Tulisan ini adalah laporan dari pelaksanaan kerjasama antara UP45 dengan Radio Sonora Yogyakarta. Siaran dengan Radio Sonora ini berlangsung pada 14 Januari 2020, pukul 11.00-12.00. Pada siaran kali ini, pertanyaan yang datang dari para pendengar sangat banyak. Mereka antara lain adalah:
(1)  Bapak Sigit. Beliau sangat antusias dengan tema siaran sehingga menelepon Radio Sonora sampai dua kali. Beliau menekankan bahwa anak-anak harus diawasi dengan ketat ketika berada dalam / luar rumah. Selain itu HP anak juga harus dicek. Lingkungan sosial pergaulan anak juga harus dicek.
(2)  Mas Eko. Beliau mempertanyakan tentang pendampingan dari para psikolog untuk menyelesiakan masalah klithih.
(3)  Mas Aridito. Beliau mengusulkan agar para pendengar terus mengikuti berita-berita dari ICY (Info Cegatan Yogyakarta) di media sosial. Informasi tersebut sangat membantu masyarakat yang terpaksa harus bepergian pada malam hari.
(4)  Mbak Tina di Babarsari Yogyakarta.

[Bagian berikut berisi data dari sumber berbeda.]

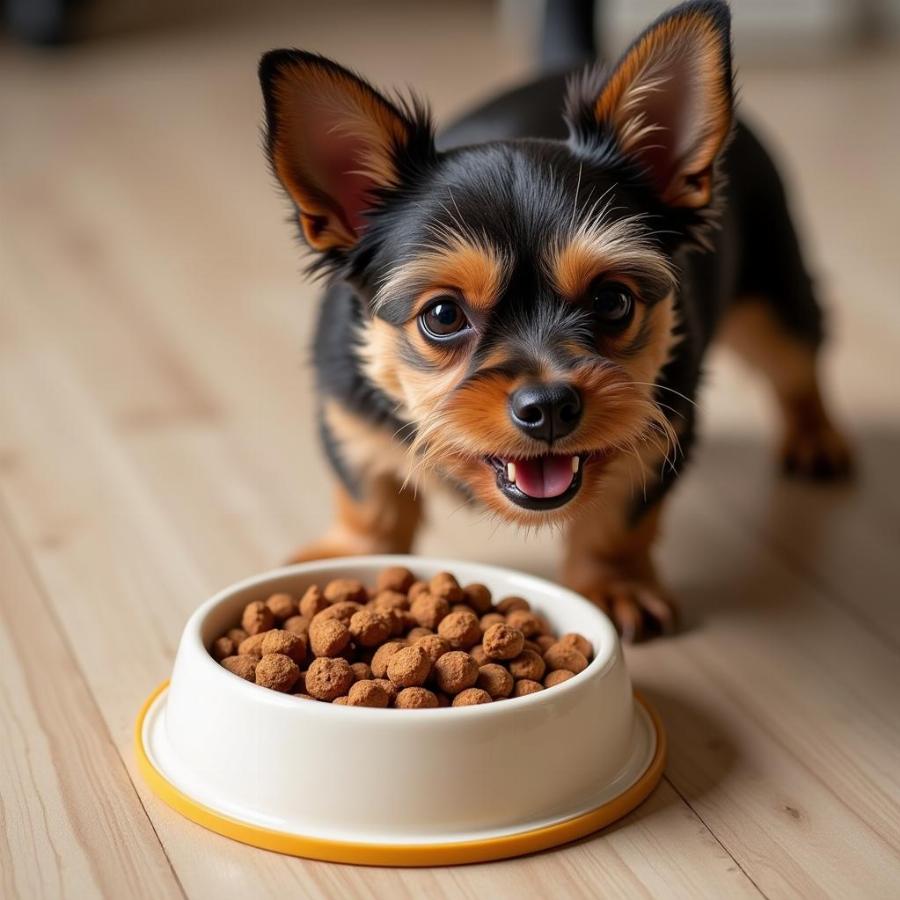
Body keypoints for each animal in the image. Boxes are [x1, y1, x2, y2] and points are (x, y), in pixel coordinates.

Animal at [258, 3, 852, 644]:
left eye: (613, 301)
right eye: (442, 315)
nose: (548, 406)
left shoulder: (661, 426)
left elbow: (617, 518)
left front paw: (614, 585)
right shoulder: (350, 419)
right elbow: (368, 500)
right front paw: (351, 555)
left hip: (773, 287)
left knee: (797, 360)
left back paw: (815, 438)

Beliau menanyakan tentang apa yang harus dilakukan bila bertemua dengan anggota geng klitih.
(5)  Mbak Rani di Jl. Magelang Yogyakarta. Beliau menanyakan tentang tips bila ada anggota keluarga yang menjadi pelaku aksi klithih.

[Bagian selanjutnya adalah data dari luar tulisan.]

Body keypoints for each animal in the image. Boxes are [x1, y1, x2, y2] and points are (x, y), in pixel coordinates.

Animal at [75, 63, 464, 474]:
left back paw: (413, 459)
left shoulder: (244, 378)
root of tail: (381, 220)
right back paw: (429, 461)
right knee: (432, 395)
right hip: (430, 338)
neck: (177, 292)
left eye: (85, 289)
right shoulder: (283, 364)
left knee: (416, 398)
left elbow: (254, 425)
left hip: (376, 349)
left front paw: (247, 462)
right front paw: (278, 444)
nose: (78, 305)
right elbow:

(6)  Ibu Dewi di Baciro Yogyakarta. Beliau menanyakan tentang cara-cara mengatasi klithih.
(7)  Bapak Bambang Knalpot. Beliau menanyakan tentang korelasi antara rokok dan agresivitas.
(8)  Mbak Heni di Kotagede Yogyakarta, yang menanyakan tentang tips-tips untuk mengatasi klithih.
(9)  Ibu Lusi di Sleman, yang menanyakan tentang siapa saja yang bertanggung jawab terhadap munculnya aksi klithih.
(10)               Ibu Tika di Cupuwatu Yogyakarta, yang menanyakan tentang cara mengatasi persoalan di keluarga bila ada anggota keluarga yang emnjadi pelaku / korban dari klithih.

Daftar pertanyaan yang muncul sebenarnya bisa lebih banyak lagi, namun tidak bisa semuanya dibahas. Hal ini karena keterbatasan waktu siaran. Adapun punggawa siaran kali ini selain saya adalah Ibu Lia Yunita, ST., M.Pd. (Kaprodi Teknik Perminyakan UP45) dan Ibu Anastasia Neni C.P. S.Si., M.Eng. (dosen Teknik Perminyakan UP45). Ibu Lia berpartisipasi dalam siaran ini karena adanya kepedulian pada masalah-masalah sosial di Yogyakarta. Sumbangan Ibu Lia yang nyata adalah dengan mendidik anak-anaknya dengan penuh perhatian sehingga mereka tidak terjerumus dalam kegiatan klithih. Ibu Neni terlibat dalam siaran ini selain karena alasan kepedulian sosial, juga karena beliau ingin berbagi pengalaman tentang tips-tips bila harus bepergian pada malam hari. Adapun penyiar dari Radio Sonora kali ini yang bertugas adalah Ibu Reni.